Hans H. schrieb:
Allerdings weiß jeder, dass MPPT nur Vorteile bringt.
Bei dem angebotenen Consumer-Müll trifft das allenfalls auf jedes dritte Gerät zu. Die Effizienz wird grundsätzlich verschwiegen, sowie oft der erschreckend hohe Eigenbedarf schon im Standby, gern mal z.B. 100mA.

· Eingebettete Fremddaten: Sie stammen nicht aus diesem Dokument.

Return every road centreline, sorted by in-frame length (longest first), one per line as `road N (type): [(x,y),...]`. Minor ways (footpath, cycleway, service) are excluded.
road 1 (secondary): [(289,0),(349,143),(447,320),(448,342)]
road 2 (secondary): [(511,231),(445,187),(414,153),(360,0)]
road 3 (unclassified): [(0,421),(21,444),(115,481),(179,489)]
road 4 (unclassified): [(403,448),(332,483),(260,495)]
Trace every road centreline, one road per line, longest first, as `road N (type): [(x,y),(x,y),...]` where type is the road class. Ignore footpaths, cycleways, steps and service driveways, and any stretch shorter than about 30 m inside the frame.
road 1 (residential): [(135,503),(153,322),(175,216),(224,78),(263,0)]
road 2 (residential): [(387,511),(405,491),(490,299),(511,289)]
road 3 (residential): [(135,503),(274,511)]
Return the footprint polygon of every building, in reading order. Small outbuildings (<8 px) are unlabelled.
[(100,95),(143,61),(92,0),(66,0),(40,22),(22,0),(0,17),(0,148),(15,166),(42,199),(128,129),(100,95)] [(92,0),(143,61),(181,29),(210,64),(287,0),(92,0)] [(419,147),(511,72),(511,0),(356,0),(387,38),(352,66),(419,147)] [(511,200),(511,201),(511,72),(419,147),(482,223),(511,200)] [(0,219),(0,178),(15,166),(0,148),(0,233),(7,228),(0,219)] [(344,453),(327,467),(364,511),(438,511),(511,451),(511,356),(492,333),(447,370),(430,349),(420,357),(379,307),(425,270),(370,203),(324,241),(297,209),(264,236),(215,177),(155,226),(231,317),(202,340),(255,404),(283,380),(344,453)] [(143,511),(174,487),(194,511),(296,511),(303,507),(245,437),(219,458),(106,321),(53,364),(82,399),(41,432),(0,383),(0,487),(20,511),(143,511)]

Also muss man selbst recherchieren, und da tut sich selten was Gutes auf, insbesondere bei Bewölkung , bzw. geringen Strömen. Leider bestehen hier in D gefühlt 9/10 der Tageszeit aus Bewölkung. Aber genau dann braucht man den Strom, nicht wenn die Sonne im Hochsommer eh wochenlang scheint...
Intern erkennt man dann bei den Geräten das ganze Elend: der Strom fließt über gleich mehrere Schottkydioden, olle Elkos statt Kerkos (wozu, bei zwei reinen DC-Quellen?), riesige Kühlkörper zur Abfuhr der hohen Verlustleistung, über 2x20cm Litzen angebundene Speicherdrosseln, usw..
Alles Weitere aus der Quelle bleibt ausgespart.